Scarring and mutilation: Before damning escharotics as being scarring and mutilating, please consider the effect of other heroic measures such as surgery, chemotherapy and radiation. Cancer is a serious disease and its treatment, whether conventional or so-called ‘natural’ is serious and not without consequences. Let’s assume, again without the research that I would really like to see, that there are cases where the cancer cells extend beyond expected areas and the salves cause massive disfigurement and scarring. Or even that on some individuals the keratinized areas of the skin or deeper tissues are susceptible to damage by the salve (although most claim it is not and I have never seen it to be), there will be a need for reconstructive surgery for some. Again, one only chooses this technique not because it is risk free, but because it offers the best possible outcome over any other method considered. That is the price that one pays. Some who undergo it, either ill advised or with misleading expectations, understandably may be seriously upset with the outcome; this happens all the time in conventional treatment of cancer, so why should it not be a reality in so-called alternative medicine?

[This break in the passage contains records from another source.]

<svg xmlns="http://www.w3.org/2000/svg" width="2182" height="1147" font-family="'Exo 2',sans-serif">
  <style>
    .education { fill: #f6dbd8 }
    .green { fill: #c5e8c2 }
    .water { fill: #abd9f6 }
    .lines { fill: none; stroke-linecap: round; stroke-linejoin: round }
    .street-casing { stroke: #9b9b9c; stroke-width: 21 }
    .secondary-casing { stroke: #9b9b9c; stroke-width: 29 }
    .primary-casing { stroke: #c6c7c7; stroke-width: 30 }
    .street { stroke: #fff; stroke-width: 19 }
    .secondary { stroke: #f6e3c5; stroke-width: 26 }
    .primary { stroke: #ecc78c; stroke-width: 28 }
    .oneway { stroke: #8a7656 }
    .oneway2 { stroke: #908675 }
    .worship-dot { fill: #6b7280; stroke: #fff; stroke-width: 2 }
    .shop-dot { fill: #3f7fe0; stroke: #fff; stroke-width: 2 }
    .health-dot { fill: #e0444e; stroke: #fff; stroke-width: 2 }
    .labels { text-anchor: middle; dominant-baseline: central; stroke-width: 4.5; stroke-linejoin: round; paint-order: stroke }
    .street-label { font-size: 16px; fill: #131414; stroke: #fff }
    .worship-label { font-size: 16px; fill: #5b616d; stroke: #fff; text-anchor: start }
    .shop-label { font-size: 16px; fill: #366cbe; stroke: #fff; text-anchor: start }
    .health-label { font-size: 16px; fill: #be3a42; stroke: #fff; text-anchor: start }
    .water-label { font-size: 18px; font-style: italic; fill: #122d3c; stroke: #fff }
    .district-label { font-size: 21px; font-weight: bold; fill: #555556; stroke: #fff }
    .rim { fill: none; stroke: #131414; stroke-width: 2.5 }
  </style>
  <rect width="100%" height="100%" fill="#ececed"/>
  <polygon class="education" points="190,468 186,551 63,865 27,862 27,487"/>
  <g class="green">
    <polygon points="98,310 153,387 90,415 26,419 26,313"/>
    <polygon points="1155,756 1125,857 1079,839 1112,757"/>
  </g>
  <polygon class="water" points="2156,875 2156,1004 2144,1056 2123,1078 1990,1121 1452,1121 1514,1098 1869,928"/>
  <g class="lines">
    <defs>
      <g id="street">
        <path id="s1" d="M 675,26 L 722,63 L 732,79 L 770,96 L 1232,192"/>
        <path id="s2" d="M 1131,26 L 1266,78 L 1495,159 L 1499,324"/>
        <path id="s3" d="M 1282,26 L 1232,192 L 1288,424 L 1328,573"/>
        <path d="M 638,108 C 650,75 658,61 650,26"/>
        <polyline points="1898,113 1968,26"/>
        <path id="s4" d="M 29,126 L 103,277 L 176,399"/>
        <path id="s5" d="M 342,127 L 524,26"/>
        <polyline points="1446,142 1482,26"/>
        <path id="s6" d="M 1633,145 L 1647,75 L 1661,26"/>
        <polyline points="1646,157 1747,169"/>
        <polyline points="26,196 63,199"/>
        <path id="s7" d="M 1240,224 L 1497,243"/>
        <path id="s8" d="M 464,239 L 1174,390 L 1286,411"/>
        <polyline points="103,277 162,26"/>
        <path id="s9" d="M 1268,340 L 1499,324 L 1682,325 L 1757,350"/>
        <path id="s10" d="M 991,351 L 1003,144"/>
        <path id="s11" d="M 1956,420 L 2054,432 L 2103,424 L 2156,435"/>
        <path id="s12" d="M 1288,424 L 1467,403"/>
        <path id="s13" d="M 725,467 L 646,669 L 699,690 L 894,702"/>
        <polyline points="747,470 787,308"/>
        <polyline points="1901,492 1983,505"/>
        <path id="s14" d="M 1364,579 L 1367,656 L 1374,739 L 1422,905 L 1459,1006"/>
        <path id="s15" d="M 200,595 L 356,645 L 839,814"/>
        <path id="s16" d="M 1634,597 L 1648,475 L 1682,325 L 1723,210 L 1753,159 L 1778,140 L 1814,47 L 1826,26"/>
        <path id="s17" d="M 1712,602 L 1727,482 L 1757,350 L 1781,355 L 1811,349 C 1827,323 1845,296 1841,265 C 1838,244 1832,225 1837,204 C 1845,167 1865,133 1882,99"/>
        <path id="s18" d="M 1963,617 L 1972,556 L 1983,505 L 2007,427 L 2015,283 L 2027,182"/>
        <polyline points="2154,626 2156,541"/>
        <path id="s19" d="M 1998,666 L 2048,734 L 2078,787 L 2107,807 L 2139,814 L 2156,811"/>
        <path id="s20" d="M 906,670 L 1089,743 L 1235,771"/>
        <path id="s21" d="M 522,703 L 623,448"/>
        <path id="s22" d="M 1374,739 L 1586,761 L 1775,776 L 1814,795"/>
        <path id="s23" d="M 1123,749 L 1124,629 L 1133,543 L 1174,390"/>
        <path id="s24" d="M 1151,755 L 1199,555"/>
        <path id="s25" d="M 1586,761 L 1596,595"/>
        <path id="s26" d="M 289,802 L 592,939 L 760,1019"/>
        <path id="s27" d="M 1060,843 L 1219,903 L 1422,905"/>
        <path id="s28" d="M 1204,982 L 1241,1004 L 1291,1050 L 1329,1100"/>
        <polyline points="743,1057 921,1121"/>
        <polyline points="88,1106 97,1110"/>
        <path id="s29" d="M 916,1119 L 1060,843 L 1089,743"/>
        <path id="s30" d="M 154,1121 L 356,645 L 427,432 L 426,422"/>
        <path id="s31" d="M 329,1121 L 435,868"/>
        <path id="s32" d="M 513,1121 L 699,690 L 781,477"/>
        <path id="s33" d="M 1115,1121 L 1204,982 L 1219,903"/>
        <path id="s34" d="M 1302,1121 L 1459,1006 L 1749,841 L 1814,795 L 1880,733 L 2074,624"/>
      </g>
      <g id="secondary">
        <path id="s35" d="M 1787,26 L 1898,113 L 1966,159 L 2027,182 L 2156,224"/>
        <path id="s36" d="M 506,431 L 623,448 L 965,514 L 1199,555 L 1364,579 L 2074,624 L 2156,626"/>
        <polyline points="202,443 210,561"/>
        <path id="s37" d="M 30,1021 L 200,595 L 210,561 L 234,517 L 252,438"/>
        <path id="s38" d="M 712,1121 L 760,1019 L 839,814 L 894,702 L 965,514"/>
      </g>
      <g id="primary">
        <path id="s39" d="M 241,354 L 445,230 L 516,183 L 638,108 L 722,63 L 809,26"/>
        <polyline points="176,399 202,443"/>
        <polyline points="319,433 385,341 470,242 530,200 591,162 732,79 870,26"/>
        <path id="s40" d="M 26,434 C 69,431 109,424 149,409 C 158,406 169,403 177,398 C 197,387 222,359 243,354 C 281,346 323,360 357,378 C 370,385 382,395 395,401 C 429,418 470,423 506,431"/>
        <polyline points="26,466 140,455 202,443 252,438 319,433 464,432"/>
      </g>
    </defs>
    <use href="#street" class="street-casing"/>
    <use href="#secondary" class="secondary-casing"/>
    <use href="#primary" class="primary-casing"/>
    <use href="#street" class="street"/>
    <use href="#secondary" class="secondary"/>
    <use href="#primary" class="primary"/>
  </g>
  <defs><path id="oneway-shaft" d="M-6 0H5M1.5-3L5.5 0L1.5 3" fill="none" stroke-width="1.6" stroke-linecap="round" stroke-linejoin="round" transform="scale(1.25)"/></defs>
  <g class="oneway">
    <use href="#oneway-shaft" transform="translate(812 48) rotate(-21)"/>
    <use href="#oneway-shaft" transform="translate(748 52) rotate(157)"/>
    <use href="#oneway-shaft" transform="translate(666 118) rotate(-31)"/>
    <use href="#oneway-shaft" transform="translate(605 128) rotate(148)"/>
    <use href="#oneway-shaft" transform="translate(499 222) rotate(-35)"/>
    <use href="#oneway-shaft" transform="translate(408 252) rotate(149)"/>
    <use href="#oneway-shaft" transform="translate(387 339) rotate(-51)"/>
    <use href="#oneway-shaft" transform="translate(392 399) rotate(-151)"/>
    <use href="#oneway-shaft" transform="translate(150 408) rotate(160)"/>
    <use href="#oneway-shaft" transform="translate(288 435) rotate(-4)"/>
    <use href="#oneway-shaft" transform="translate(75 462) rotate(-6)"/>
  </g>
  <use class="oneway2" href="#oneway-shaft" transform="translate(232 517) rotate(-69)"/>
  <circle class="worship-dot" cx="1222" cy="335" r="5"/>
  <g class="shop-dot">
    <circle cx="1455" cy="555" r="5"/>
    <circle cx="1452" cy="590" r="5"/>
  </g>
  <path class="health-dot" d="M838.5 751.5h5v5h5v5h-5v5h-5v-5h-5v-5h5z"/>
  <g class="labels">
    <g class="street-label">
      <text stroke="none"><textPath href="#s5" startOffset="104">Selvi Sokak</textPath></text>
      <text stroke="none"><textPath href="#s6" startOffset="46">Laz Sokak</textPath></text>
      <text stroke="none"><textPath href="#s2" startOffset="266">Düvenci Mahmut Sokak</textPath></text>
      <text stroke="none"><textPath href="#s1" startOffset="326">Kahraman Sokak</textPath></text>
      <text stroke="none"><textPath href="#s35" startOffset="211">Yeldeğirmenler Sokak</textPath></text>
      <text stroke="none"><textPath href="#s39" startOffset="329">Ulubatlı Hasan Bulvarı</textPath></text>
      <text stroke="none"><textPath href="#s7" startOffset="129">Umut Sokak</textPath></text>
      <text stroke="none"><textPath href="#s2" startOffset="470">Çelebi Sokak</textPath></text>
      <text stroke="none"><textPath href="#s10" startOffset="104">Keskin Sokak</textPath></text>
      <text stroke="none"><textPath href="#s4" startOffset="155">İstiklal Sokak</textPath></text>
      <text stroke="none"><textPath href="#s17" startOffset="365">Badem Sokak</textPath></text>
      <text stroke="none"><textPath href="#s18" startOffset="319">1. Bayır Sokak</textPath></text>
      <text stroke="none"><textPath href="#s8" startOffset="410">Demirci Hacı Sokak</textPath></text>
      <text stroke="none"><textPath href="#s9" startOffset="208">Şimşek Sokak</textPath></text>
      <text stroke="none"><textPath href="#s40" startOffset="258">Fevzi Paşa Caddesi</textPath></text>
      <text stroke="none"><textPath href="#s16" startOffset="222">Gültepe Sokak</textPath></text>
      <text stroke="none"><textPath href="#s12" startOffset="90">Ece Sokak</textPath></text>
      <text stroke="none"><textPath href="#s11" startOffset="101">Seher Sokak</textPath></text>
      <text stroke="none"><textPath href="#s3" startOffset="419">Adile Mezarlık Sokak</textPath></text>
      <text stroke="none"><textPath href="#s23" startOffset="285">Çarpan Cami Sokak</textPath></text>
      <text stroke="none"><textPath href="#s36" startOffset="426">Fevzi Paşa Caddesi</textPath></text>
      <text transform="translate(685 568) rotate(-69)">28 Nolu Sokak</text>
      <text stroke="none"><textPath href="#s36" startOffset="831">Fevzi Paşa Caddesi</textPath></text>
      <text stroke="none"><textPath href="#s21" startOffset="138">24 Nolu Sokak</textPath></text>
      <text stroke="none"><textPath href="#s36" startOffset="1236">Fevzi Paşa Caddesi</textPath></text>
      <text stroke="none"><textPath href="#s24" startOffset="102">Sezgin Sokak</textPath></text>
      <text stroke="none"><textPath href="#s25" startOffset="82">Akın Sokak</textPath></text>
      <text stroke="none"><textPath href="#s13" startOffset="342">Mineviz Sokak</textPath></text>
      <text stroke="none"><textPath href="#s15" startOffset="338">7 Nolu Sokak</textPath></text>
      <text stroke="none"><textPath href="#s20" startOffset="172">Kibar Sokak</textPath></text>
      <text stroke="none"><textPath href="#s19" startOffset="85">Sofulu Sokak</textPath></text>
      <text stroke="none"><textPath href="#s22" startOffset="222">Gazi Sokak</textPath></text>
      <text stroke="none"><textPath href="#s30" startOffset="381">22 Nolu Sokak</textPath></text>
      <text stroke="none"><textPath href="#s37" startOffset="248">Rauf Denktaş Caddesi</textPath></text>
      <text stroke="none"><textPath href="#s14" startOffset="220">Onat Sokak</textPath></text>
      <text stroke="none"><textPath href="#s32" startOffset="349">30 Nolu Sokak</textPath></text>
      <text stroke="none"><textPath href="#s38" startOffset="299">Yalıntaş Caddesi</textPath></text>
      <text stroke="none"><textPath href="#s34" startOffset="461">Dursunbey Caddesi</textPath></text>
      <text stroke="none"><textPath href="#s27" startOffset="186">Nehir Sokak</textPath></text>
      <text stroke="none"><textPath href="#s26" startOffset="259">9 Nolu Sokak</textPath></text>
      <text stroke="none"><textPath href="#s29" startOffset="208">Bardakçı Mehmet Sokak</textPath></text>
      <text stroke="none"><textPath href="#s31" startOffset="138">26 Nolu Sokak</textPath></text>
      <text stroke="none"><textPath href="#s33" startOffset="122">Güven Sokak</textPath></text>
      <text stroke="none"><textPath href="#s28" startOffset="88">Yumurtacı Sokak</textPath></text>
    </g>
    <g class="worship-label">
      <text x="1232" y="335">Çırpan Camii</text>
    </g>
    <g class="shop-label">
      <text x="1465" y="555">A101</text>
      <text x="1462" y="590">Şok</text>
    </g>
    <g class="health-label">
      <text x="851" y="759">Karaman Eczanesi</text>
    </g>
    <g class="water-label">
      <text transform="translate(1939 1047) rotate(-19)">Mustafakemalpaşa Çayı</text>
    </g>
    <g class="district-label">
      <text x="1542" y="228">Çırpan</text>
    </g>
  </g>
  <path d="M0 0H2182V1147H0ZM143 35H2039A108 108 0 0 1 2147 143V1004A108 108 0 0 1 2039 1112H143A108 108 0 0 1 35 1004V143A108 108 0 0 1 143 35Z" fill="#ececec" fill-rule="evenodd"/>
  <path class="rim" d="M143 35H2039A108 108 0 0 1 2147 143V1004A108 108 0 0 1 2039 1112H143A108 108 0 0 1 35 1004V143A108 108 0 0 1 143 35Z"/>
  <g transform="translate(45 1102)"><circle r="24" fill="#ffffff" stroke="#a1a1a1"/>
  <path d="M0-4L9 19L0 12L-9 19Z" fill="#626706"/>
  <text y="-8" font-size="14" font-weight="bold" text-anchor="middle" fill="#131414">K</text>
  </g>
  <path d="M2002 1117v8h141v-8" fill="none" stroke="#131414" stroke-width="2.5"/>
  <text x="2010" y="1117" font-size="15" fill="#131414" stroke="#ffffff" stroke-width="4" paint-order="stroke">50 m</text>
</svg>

The real question is: Should the potential benefits of escharotic treatment for a wide variety of cancers be not one of the choices a patient can opt for in deciding their best course? If conventional medicine does not make this available and continues to ignore and deny research to an area that even one of their most respected members gave credence to, I believe that escharotic pastes will continue to be available on a ‘buyer beware’ basis. Our right and freedom to choose, hopefully based on informed understanding, is what is at stake, and I don’t believe that freedom should legislatively denied. Doesn’t this sound a bit familiar regarding other issues of the day?